■ TO DO
Report how many lines in the rows below contain the string "shown". Give only the number.
########
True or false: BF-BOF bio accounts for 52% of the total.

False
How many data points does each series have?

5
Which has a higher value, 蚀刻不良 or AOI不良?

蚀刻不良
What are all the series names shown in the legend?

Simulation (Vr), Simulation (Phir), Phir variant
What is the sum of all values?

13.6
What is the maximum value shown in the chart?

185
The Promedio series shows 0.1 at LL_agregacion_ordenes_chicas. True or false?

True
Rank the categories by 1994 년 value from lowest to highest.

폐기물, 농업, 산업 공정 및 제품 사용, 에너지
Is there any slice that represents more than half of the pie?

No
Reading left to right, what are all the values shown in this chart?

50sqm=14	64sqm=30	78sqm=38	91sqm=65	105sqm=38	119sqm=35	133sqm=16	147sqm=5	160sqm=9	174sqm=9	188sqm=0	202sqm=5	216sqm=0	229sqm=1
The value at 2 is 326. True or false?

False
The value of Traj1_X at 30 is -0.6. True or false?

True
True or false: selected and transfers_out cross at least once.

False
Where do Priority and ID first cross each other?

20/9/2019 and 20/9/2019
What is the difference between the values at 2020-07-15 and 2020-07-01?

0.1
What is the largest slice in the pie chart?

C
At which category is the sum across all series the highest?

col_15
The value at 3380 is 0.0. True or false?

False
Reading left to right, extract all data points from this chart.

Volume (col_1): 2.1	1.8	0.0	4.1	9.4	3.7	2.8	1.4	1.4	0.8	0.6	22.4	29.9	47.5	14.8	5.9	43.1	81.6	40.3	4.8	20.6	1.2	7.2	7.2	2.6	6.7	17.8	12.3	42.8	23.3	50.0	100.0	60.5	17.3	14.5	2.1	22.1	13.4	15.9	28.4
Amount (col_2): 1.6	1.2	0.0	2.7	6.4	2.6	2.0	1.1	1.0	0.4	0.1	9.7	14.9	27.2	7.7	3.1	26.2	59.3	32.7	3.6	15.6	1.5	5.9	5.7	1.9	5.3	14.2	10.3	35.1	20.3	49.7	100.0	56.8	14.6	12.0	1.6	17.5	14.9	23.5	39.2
########
■ OUTPUT OF THE EXERCISE
3